In September 2014, Judge Camp, then a provincial court judge, acquitted a man accused of raping a 19-year-old woman over a bathroom sink at a house party. Throughout the trial he referred to the woman as "the accused" and suggested she could have avoided being raped. "The accused hasn't explained why she allowed the sex to happen if she didn't want it," a transcript of the trial shows Judge Camp said at one point.
Camp went further to imply the woman didn't do enough to deter her alleged attacker. "Why couldn't you just keep your knees together?" he asked the woman. Camp also asked why the woman didn't skew her pelvis or lower her bottom into the sink to avoid being penetrated.

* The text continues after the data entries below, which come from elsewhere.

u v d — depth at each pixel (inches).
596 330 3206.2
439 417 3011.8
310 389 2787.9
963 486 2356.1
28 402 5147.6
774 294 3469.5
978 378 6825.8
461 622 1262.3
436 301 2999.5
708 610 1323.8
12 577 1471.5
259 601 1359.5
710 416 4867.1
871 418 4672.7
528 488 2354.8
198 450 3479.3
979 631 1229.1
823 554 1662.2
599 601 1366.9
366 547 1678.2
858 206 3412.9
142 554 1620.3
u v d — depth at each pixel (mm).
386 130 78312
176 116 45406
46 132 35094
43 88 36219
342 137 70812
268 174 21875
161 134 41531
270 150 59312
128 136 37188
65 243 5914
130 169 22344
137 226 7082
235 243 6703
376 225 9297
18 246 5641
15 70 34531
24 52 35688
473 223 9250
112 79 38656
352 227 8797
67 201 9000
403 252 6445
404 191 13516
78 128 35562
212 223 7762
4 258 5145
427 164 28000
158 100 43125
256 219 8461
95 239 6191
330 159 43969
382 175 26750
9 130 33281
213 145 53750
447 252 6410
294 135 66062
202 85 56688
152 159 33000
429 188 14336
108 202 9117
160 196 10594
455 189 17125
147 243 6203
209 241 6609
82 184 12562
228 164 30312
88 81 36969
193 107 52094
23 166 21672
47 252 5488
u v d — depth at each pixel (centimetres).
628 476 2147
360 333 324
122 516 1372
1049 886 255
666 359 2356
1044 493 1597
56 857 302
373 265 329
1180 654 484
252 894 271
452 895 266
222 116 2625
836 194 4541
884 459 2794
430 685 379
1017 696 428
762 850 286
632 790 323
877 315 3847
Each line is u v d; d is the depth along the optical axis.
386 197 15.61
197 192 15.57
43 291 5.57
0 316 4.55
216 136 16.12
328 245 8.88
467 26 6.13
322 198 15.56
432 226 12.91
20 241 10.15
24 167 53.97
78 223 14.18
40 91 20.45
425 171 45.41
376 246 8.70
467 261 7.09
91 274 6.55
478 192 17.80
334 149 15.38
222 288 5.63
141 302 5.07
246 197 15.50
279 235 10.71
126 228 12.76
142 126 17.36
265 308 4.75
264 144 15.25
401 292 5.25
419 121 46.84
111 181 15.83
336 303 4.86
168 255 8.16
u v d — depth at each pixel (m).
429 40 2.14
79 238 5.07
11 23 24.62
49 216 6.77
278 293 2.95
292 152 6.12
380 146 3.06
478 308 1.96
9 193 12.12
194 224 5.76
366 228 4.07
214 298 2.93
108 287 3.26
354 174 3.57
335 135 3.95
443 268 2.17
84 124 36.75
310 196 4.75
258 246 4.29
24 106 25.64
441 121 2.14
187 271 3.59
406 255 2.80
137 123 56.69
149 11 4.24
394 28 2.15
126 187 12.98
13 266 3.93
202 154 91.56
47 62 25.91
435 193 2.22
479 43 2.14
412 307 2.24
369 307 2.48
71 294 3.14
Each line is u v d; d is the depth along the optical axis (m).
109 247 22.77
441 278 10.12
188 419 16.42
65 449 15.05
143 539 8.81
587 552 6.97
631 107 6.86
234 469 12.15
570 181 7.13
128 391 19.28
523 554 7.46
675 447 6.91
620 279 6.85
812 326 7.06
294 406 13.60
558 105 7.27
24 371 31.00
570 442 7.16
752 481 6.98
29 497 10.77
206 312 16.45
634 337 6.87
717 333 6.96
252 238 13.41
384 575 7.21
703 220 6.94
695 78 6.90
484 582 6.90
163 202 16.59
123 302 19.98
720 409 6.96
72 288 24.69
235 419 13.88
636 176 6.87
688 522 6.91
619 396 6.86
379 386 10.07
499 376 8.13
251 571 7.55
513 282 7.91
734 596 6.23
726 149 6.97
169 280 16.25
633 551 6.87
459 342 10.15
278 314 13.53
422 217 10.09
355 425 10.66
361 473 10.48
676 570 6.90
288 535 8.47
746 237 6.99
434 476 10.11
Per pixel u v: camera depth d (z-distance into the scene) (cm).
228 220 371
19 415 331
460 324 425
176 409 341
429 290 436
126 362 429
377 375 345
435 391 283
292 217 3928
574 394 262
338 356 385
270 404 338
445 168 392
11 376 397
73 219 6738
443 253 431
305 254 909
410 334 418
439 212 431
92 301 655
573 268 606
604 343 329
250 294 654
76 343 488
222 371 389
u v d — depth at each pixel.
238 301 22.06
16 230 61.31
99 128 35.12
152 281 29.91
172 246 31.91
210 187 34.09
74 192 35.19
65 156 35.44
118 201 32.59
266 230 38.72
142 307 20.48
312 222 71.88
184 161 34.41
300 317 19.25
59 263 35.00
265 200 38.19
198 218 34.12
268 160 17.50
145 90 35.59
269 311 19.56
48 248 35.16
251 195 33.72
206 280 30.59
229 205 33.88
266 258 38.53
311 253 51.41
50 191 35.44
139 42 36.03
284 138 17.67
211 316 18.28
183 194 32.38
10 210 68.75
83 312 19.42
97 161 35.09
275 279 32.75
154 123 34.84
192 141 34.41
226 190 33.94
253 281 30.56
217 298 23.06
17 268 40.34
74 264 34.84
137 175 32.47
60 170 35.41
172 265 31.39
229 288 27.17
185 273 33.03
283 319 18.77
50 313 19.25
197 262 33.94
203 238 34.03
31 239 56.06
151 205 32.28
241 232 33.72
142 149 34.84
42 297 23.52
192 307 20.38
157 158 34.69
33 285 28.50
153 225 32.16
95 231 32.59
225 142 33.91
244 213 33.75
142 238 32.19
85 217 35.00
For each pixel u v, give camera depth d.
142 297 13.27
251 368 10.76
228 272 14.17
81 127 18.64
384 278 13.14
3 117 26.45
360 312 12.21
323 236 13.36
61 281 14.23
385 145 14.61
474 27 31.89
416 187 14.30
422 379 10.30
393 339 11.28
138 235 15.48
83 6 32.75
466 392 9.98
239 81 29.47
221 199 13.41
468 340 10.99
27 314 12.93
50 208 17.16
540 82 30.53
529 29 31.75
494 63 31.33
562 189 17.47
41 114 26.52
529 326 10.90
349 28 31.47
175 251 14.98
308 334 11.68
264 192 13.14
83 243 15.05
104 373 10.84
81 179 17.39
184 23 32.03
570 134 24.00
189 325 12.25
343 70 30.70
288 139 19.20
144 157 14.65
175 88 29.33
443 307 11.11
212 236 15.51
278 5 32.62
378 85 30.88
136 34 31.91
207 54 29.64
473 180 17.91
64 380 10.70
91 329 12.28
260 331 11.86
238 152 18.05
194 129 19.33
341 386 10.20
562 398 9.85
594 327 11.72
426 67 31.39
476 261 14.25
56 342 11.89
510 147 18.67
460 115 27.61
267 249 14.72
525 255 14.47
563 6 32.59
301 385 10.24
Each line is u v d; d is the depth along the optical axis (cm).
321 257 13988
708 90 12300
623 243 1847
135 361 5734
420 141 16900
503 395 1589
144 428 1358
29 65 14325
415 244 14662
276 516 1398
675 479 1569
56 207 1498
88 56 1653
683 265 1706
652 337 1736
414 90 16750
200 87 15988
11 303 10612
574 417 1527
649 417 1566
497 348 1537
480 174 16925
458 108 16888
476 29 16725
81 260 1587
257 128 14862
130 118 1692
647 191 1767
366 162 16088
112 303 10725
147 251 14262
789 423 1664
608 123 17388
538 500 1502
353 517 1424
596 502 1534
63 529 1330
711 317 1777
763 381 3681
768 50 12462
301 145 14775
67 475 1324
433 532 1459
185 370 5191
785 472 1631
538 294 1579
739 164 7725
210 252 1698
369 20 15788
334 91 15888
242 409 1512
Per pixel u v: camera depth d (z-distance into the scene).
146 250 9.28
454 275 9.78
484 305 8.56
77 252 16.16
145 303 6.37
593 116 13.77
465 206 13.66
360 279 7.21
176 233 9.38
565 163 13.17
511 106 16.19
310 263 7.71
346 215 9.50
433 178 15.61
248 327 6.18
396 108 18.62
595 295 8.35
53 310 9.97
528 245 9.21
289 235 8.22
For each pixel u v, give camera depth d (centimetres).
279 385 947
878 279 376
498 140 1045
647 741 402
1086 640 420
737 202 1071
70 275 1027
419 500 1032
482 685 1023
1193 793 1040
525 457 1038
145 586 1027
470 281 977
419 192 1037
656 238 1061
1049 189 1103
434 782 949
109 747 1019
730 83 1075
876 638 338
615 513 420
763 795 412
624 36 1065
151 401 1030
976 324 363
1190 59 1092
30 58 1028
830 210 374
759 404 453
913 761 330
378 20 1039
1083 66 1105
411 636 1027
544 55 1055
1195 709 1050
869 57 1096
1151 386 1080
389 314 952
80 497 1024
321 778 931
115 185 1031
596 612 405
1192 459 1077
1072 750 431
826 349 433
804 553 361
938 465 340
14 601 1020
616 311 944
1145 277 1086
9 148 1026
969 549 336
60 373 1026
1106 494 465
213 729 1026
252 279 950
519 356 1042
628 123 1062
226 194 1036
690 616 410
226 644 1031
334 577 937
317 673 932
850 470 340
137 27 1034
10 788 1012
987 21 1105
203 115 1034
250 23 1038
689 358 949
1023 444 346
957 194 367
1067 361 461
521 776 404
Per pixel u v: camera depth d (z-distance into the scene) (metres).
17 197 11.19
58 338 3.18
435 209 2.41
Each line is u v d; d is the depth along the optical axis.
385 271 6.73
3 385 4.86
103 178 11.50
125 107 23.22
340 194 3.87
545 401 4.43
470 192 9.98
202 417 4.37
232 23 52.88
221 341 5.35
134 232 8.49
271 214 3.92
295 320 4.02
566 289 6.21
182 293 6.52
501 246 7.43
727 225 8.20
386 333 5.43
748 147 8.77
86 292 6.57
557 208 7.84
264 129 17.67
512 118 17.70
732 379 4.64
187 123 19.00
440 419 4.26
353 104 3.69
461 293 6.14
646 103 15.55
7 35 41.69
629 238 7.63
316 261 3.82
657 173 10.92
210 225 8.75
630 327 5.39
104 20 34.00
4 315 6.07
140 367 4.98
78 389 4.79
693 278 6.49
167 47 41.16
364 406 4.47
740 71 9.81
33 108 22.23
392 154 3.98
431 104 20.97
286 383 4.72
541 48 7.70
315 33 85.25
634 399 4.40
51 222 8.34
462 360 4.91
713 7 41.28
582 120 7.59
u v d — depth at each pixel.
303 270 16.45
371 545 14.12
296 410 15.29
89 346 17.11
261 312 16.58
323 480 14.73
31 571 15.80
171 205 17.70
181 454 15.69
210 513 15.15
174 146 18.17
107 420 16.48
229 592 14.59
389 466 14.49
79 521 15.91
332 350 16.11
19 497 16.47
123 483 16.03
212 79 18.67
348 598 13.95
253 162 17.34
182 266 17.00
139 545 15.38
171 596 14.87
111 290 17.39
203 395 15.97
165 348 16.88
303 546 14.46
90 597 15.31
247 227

At one point Judge Camp told the accuser "some sex and pain sometimes go together... that's not necessarily a bad thing."
Numerous complaints over Camp's remarks led to the Canadian Judicial Council to order an inquiry committee to look into the matter in September 2016. The woman Camp's comments targeted reportedly told the committee his questions had caused her to contemplate suicide. "He made me hate myself and he made me feel like I should have done something… that I was some kind of slut," the Guardian reported the woman said during hearings held by the inquiry committee.
At the time, Camp said his comments derived from "unconscious bias" and claimed he had taken it upon himself to speak with a psychologist and a sexual assault law expert in an attempt to educate himself on sexual assault laws and discriminatory attitudes. The council, however, found Camp's re-education efforts "could not adequately repair the damage caused to public confidence."
Camp resigned Thursday, issuing a brief statement in which he apologized "to everyone who was hurt by my comments."
The Alberta Court of Appeals later overturned Judge Camp's ruling in October 2015 and ordered a new trial, which drew controversy all its own when a defense attorney implied the accuser had consented to sex after she saw the size of the accused's penis. The accused was also acquitted in that trial.